- Assigned task -
Work through the data below and give the number of lines holding "Trio", nothing more.
━━ Provided entries
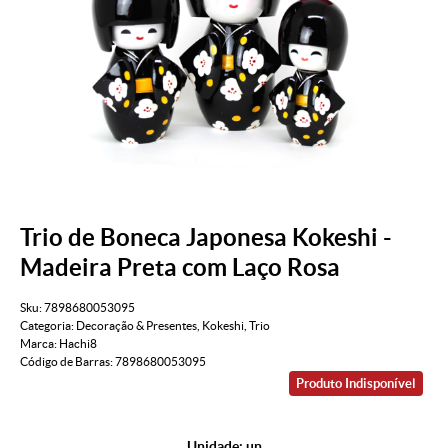
Trio de Boneca Japonesa Kokeshi -
Madeira Preta com Laço Rosa
Sku:
7898680053095
Categoria:
Decoração & Presentes
,
Kokeshi
,
Trio
Marca:
Hachi8
Código de Barras:
7898680053095
Produto Indisponível
Unidade: un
━━━━
- Expected answer -
2